For Iran, it would eventually lead to the end of sanctions that have cut the oil exports that underpin its economy by more than half over the past three years.

Still, decades of hostility remain between countries that have referred to each other as “the Great Satan” and part of the “axis of evil”. Obama and Iranian President Hasan Rouhani, who both took risks to open the dialogue, will each have to sell the deal to sceptical conservatives at home.

US Republicans have demanded that the Congress they control be given the right to review the deal.

Celebrations erupted in the Iranian capital after the deal was reached. Cars in Tehran honked horns as passengers clapped.
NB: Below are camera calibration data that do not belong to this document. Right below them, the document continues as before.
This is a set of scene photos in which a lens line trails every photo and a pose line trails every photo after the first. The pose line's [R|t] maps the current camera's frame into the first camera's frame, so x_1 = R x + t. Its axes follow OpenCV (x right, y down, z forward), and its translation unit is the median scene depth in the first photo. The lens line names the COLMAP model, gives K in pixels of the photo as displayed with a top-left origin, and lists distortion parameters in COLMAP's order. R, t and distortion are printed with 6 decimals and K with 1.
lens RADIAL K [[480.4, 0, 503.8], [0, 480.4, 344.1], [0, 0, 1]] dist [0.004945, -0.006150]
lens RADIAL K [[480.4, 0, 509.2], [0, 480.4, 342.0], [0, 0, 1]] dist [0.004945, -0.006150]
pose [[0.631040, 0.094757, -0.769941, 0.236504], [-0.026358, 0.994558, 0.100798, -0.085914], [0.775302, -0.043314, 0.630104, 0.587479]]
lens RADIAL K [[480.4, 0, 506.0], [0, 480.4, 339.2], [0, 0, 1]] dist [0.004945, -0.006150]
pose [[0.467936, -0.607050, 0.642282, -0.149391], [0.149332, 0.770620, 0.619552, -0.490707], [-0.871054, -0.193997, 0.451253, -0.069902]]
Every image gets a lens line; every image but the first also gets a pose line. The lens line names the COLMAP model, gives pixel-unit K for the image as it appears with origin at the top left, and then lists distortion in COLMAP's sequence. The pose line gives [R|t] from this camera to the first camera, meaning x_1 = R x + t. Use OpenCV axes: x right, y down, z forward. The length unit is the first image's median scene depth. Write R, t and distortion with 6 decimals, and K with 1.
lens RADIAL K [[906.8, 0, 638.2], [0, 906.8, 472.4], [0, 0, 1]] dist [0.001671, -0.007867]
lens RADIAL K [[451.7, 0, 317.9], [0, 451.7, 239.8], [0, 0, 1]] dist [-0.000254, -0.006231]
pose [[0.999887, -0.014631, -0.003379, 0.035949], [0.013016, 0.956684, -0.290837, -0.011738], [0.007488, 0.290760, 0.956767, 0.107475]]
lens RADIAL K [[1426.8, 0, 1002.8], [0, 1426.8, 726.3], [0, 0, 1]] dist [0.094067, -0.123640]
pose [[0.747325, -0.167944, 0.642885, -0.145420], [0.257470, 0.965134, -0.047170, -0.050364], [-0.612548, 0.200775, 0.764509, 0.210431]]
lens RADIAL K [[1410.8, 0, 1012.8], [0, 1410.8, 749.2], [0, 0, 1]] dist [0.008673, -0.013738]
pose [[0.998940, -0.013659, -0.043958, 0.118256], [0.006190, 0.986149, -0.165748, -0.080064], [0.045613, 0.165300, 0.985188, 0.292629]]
Yesterday, conservative clerics signalled their support, including Ayatollah Ali Khamenei, the supreme leader, whose authority exceeds that of the elected president, Rouhani. In the weekly sermon at Tehran University, Ayatollah Mohammad Emami-Kashani, a 78-year-old hardline cleric, said Kham­enei backed the negotiating team. Emami-Kashani praised the negotiators as “firm, wise and calm” and congratulated Rouhani and Foreign Minister Mohammad Javad Zarif. Still, he spoke from behind a pod­ium with a saying from the leader of Iran’s revolution, Ayatollah Ruhollah Khomeini, which read: “We will put America beneath our feet”.

Iran would uphold its commitments only if the West did, he said: “If you break a promise, then Iran will break its promise.” Obama described the agreement as an “historic understanding with Iran”. He compared it with nuclear arms control deals struck by his predecessors – including Republicans – with the Soviet Union that “made our world safer” during the Cold War.